TÂCHES DEMANDÉES:
1. Relevez les données d'identification du film que donne la critique : titre, pays, année et réalisateur.
2. Selon la critique, quel métier Halla exerce-t-elle ?
3. D'après la critique, pourquoi l'acceptation de la demande d'adoption place-t-elle Halla devant un dilemme personnel ?

EXTRAIT DU DOCUMENT:
####

WOMAN AT WAR
20 juin 2020
L’état de l’environnement est un sujet sérieux, et ce film interpelle ce défi important. Mais le ton léger du film nous porte à croire qu’un autre sens s’y loge également.
Woman at war, Islande 2019, réalisé par Benedikt Erlingsson.
L’HISTOIRE
(ceci est une alerte aux divulgâcheurs : ne pas lire cette section si vous souhaitez connaître l’histoire uniquement lors du visionnement du film).
Dans l’Islande contemporaine, Halla, de métier cheffe d’une chorale locale, est également, et secrètement, une environnementaliste farouche, consacrant ses temps libres à l’assaut des pylônes électriques qui fournissent de l’énergie à une usine d’aluminium, elle-même reliée à une entreprise chinoise très impliquée dans le commerce global et la dégradation de l’environnement.
Le film suit ses secrètes, et parfois comiques, aventures écologiques de destruction d’infrastructures, à partir de leur élaboration, jusqu’à leur réalisation.
Halla est en quelque sorte une célibataire assumée, au début de la quarantaine, et on apprend au cours du film que sa demande d’adoption d’une jeune ukrainienne a été acceptée. Ceci vient lui causer un important dilemme personnel, car une possible condamnation liée à ses activités militantes criminelles l’empêcherait d’être considérée comme un parent adéquat par l’agence d’adoption.

####

ENTRÉES FOURNIES:
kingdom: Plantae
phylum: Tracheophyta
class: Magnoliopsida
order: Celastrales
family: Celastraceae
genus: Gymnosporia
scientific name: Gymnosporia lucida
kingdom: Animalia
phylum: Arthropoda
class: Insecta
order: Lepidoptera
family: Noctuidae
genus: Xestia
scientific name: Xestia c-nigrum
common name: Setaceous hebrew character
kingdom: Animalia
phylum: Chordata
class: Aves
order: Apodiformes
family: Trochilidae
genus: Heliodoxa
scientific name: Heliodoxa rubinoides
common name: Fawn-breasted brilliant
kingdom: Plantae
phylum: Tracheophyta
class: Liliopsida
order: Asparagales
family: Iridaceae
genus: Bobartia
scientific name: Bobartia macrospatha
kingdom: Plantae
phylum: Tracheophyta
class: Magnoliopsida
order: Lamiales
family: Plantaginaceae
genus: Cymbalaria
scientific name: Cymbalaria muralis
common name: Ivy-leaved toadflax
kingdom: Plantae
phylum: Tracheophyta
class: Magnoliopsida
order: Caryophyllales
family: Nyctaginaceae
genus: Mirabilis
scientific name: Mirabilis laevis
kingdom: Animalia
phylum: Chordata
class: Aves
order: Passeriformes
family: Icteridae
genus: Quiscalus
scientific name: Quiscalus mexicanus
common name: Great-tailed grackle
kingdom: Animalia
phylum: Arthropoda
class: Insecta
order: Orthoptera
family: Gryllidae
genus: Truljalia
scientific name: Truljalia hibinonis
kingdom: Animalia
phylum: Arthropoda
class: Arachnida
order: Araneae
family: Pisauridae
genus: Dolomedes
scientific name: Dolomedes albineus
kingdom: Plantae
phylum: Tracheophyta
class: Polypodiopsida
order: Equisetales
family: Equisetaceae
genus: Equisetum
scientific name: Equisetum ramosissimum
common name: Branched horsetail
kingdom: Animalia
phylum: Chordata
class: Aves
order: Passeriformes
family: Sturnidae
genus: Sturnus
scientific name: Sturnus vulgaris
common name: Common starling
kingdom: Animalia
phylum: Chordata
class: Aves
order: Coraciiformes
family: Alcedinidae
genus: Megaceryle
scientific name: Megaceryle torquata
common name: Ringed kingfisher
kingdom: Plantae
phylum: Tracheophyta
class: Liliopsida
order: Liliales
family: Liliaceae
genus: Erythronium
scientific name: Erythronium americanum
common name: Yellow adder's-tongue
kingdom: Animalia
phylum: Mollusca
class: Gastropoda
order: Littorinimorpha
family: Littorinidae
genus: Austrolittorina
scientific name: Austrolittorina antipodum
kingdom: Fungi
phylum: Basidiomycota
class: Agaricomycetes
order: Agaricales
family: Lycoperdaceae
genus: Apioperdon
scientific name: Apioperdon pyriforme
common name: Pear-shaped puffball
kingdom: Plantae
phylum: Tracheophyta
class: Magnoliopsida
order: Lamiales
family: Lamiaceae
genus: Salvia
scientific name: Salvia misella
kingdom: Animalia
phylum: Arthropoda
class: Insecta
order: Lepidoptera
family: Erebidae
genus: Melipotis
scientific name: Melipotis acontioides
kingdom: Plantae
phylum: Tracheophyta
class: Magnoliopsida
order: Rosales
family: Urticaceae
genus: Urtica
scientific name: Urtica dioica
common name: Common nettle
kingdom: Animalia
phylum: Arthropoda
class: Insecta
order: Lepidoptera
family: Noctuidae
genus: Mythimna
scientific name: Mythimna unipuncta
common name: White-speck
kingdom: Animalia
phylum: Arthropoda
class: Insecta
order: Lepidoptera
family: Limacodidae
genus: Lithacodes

####

RÉPONSES PAR TÂCHE:
1.
Titre : Woman at war
Pays : Islande
Année : 2019
Réalisateur : Benedikt Erlingsson

2. Elle est cheffe d'une chorale locale.

3. Une éventuelle condamnation liée à ses activités militantes criminelles empêcherait l'agence d'adoption de la considérer comme un parent adéquat.